Heute betreibt das MPIA zusammen mit Partnern aus Deutschland, Italien und den USA den weiteren Ausbau des bereits in Betrieb befindlichen Large Binocular Telescope (LBT) und dessen Ausstattung mit Messinstrumenten. Das LBT steht auf dem 3190 Meter hohen Mount Graham bei Tucson, Arizona; es trägt auf seiner Montierung zwei Hauptspiegel mit je 8,4 Metern Durchmesser und ist damit das größte Einzelteleskop der Welt. Weiterhin ist das MPIA an der instrumentellen Ausrüstung und an der Nutzung des von ESO (European Southern Observatories) betriebenen Very Large Telescope (VLT) und des Very Large Telescope Interferometer (VLTI) auf dem Cerro Paranal in Chile maßgeblich beteiligt.

Im Herbst 2002 wurden erstmals zwei der vier 8,2 m-Spiegel des VLT so zusammengeschaltet, dass sie wie ein deutlich größeres Teleskop agieren konnten – mit dem unter der Leitung des MPIA von einem europäischen Konsortium gebauten Messgerät MIDI. Im Jahre 2015 wurde das interferometrische Instrument GRAVITY in Betrieb genommenen, das sogar alle vier UTs kombiniert und an dessen Konstruktion das MPIA ebenfalls beteiligt ist. Damit wurde 2018 bestätigt, dass die Sterne nahe des massereichen schwarzen Lochs im Zentrum der Milchstraße von dessen Gravitation so beeinflusst werden, wie es die Allgemeine Relativitätstheorie von Albert Einstein vorhersagt.

In den 2020er Jahren soll das Extremely Large Telescope (ELT) in Chile in Betrieb gehen – mit seinem Hauptspiegeldurchmesser von 39 Metern das größte Teleskop der Welt, das im optischen und infraroten Spektralbereich beobachtet. Auch das MPIA ist gleich an zwei Instrumenten, MICADO und METIS, für dieses außergewöhnliche Projekt beteiligt.
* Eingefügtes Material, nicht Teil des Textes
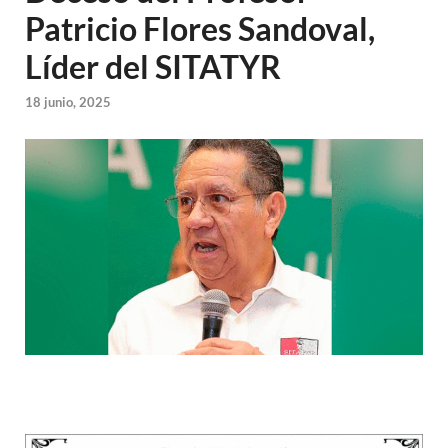
Patricio Flores Sandoval,
Líder del SITATYR
18 junio, 2025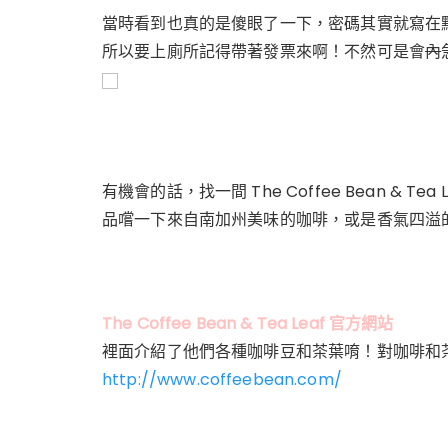
當時看到也真的是傻眼了一下，密碼其實就寫在
所以要上廁所記得帶著發票來啊！不然可是會
內
有機會的話，找一間 The Coffee Bean & Tea
品嚐一下來自南加州美味的咖啡，或是香氣四溢
The Coffee Bean & Tea Leaf 官方網站
裡面介紹了他們各種咖啡豆和茶葉唷！對咖啡和
http://www.coffeebean.com/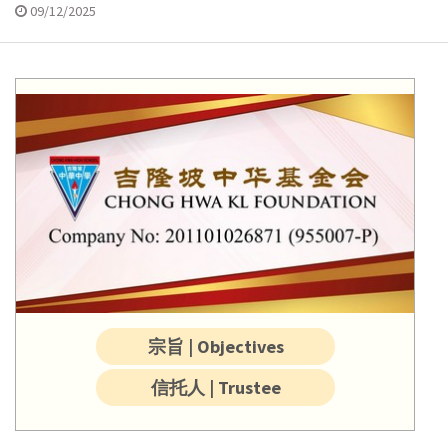
09/12/2025
宗旨 | Objectives
信托人 | Trustee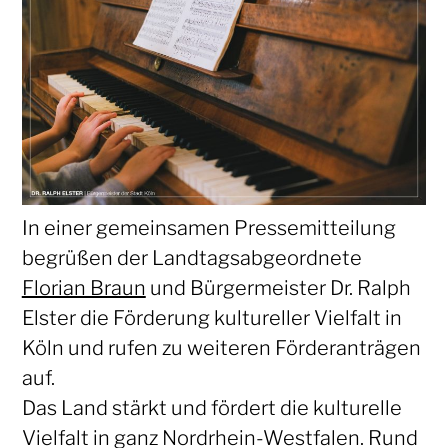
In einer gemeinsamen Pressemitteilung
begrüßen der Landtagsabgeordnete
Florian Braun
und Bürgermeister Dr. Ralph
Elster die Förderung kultureller Vielfalt in
Köln und rufen zu weiteren Förderanträgen
auf.
Das Land stärkt und fördert die kulturelle
Vielfalt in ganz Nordrhein-Westfalen. Rund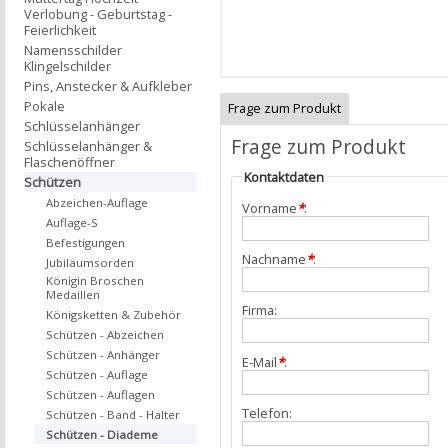
Verlobung - Geburtstag -
Feierlichkeit
Namensschilder
Klingelschilder
Pins, Anstecker & Aufkleber
Pokale
Frage zum Produkt
Schlüsselanhänger
Frage zum Produkt
Schlüsselanhänger &
Flaschenöffner
Kontaktdaten
Schützen
Abzeichen-Auflage
Vorname
*
:
Auflage-S
Befestigungen
Nachname
*
:
Jubiläumsorden
Königin Broschen
Medaillen
Firma:
Königsketten & Zubehör
Schützen - Abzeichen
Schützen - Anhänger
E-Mail
*
:
Schützen - Auflage
Schützen - Auflagen
Telefon:
Schützen - Band - Halter
Schützen - Diademe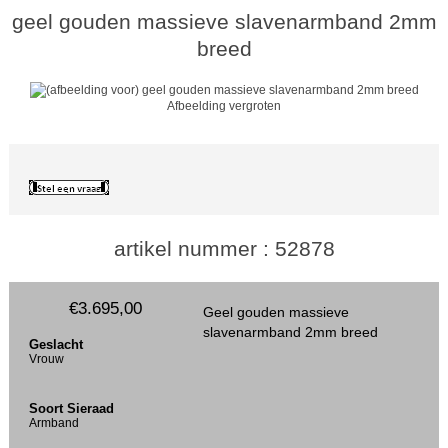
geel gouden massieve slavenarmband 2mm
breed
Afbeelding vergroten
artikel nummer : 52878
€3.695,00
Geel gouden massieve
slavenarmband 2mm breed
Geslacht
Vrouw
Soort Sieraad
Armband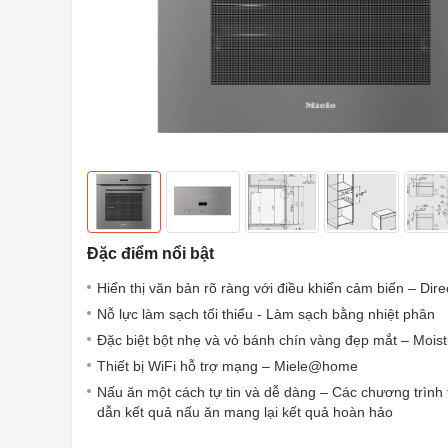
Đặc điểm nổi bật
Hiển thị văn bản rõ ràng với điều khiển cảm biến – Dir
Nỗ lực làm sạch tối thiểu - Làm sạch bằng nhiệt phân
Đặc biệt bột nhẹ và vỏ bánh chín vàng đẹp mắt – Moist
Thiết bị WiFi hỗ trợ mạng – Miele@home
Nấu ăn một cách tự tin và dễ dàng – Các chương trình
dẫn kết quả nấu ăn mang lại kết quả hoàn hảo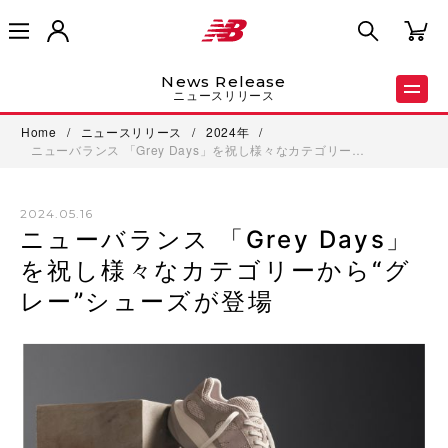
News Release
ニュースリリース
Home
/
ニュースリリース
/
2024年
/
ニューバランス 「Grey Days」を祝し様々なカテゴリー…
2024.05.16
ニューバランス 「Grey Days」
を祝し様々なカテゴリーから“グ
レー”シューズが登場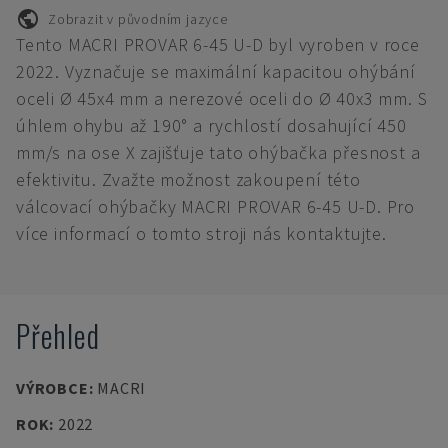
Zobrazit v původním jazyce
Tento MACRI PROVAR 6-45 U-D byl vyroben v roce
2022. Vyznačuje se maximální kapacitou ohýbání
oceli Ø 45x4 mm a nerezové oceli do Ø 40x3 mm. S
úhlem ohybu až 190° a rychlostí dosahující 450
mm/s na ose X zajišťuje tato ohýbačka přesnost a
efektivitu. Zvažte možnost zakoupení této
válcovací ohýbačky MACRI PROVAR 6-45 U-D. Pro
více informací o tomto stroji nás kontaktujte.
Přehled
VÝROBCE
:
MACRI
ROK
:
2022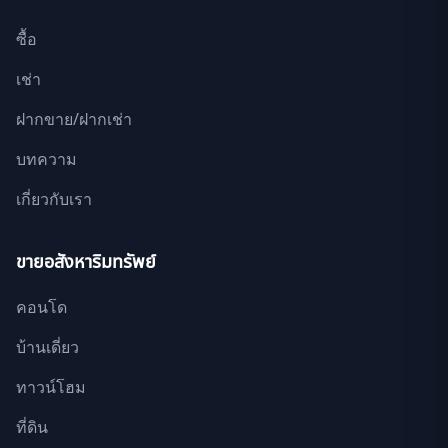
ซื้อ
เช่า
ฝากขาย/ฝากเช่า
บทความ
เกี่ยวกับเรา
ขายอสังหาริมทรัพย์
คอนโด
บ้านเดี่ยว
ทาวน์โฮม
ที่ดิน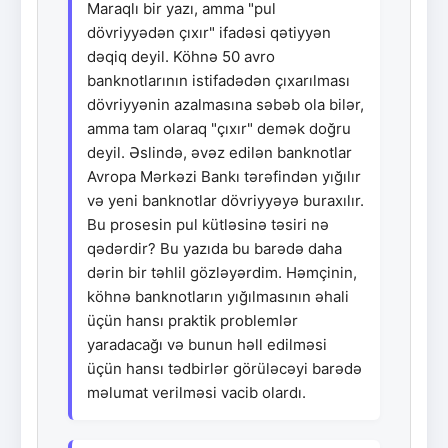
Maraqlı bir yazı, amma "pul
dövriyyədən çıxır" ifadəsi qətiyyən
dəqiq deyil. Köhnə 50 avro
banknotlarının istifadədən çıxarılması
dövriyyənin azalmasına səbəb ola bilər,
amma tam olaraq "çıxır" demək doğru
deyil. Əslində, əvəz edilən banknotlar
Avropa Mərkəzi Bankı tərəfindən yığılır
və yeni banknotlar dövriyyəyə buraxılır.
Bu prosesin pul kütləsinə təsiri nə
qədərdir? Bu yazıda bu barədə daha
dərin bir təhlil gözləyərdim. Həmçinin,
köhnə banknotların yığılmasının əhali
üçün hansı praktik problemlər
yaradacağı və bunun həll edilməsi
üçün hansı tədbirlər görüləcəyi barədə
məlumat verilməsi vacib olardı.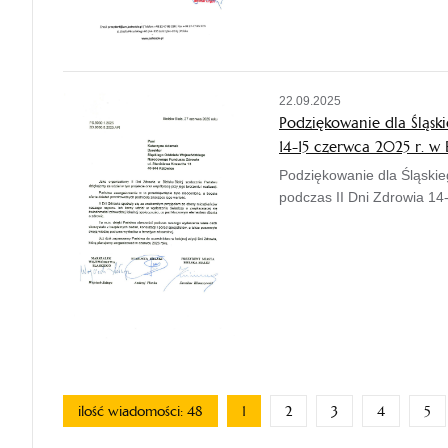
22.09.2025
Podziękowanie dla Śląsk
14-15 czerwca 2025 r. w B
Podziękowanie dla Śląsk
podczas II Dni Zdrowia 14-
ilość wiadomości: 48
1
2
3
4
5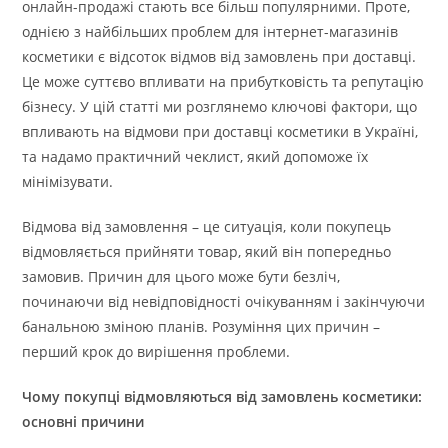
онлайн-продажі стають все більш популярними. Проте,
однією з найбільших проблем для інтернет-магазинів
косметики є відсоток відмов від замовлень при доставці.
Це може суттєво впливати на прибутковість та репутацію
бізнесу. У цій статті ми розглянемо ключові фактори, що
впливають на відмови при доставці косметики в Україні,
та надамо практичний чеклист, який допоможе їх
мінімізувати.
Відмова від замовлення – це ситуація, коли покупець
відмовляється прийняти товар, який він попередньо
замовив. Причин для цього може бути безліч,
починаючи від невідповідності очікуванням і закінчуючи
банальною зміною планів. Розуміння цих причин –
перший крок до вирішення проблеми.
Чому покупці відмовляються від замовлень косметики:
основні причини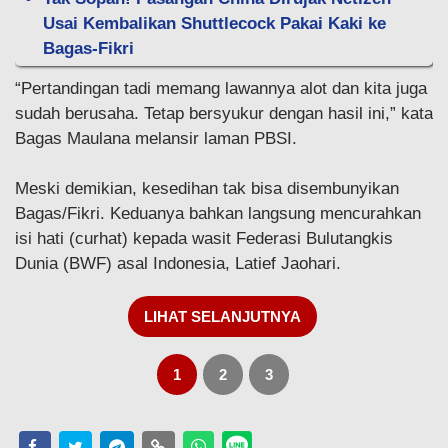
Usai Kembalikan Shuttlecock Pakai Kaki ke
Bagas-Fikri
“Pertandingan tadi memang lawannya alot dan kita juga
sudah berusaha. Tetap bersyukur dengan hasil ini,” kata
Bagas Maulana melansir laman PBSI.
Meski demikian, kesedihan tak bisa disembunyikan
Bagas/Fikri. Keduanya bahkan langsung mencurahkan
isi hati (curhat) kepada wasit Federasi Bulutangkis
Dunia (BWF) asal Indonesia, Latief Jaohari.
LIHAT SELANJUTNYA
1
2
3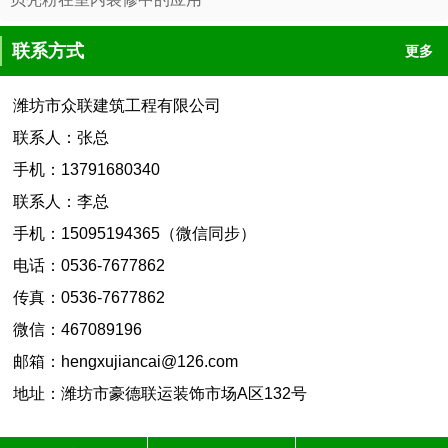
联系方式
更多
潍坊市众联建筑工程有限公司
联系人：张总
手机：13791680340
联系人：李总
手机：15095194365（微信同步）
电话：0536-7677862
传真：0536-7677862
微信：467089196
邮箱：hengxujiancai@126.com
地址：潍坊市豪德联运装饰市场A区132号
Durch Erfahrungen mit dem Ballonteleskop Thisbe in den 1970er Jahren waren die MPIA-Forscher in einer guten Position, als ab den 1980er Jahren die Ära der europäischen Weltraumteleskope begann. ISO, kurz für "Infrared Space Observatory" war eines der größten und erfolgreichsten wissenschaftlichen Projekte der europäischen Raumfahrtagentur ESA. Das erstmals mit flüssigem Helium auf –271 °C gekühlte 60-cm-Teleskop wurde im Dezember 1995 von einer Ariane 44P in seine Umlaufbahn getragen, wo es bis April 1998 funktionsfähig blieb. Die Verantwortung für eine der vier Messvorrichtungen, das Infrarotphotometer ISOPHOT, lag beim MPIA.

Schon von Anfang an war das MPIA am nächsten europäischen Weltraumteleskop beteiligt, das zunächst FIRST (Far Infrared and Submillimetre Telescope) genannt wurde und ab dem Jahr 2000 Weltraumteleskop Herschel hieß und zwischen 2009 und 2013 das Weltall erforschte. Insbesondere engagierte sich das Institut in der Entwicklung, dem Bau, der Testkampagne sowie dem Betrieb des Instruments PACS.

Weitere Meilensteine sind die Konstruktion und der Bau von wichtigen Elementen der Instrumente MIRI und NIRSpec des am 25. Dezember 2021 gestarteten Weltraumteleskops James Webb sowie für das CGI (Coronagraphic Instrument) des Nancy Grace Roman Telescope, welches wahrscheinlich ab 2027 in Betrieb gehen wird. Das MPIA auch an der Mission Euclid beteiligt, dessen Start bereits konkret für 2023 vorgesehen ist. Zusammen mit dem immer noch funktionierenden Weltraumteleskop Hubble nutzen die Forschenden des MPIA alle diese Werkzeuge, um das Wissen über den Kosmos zu mehren.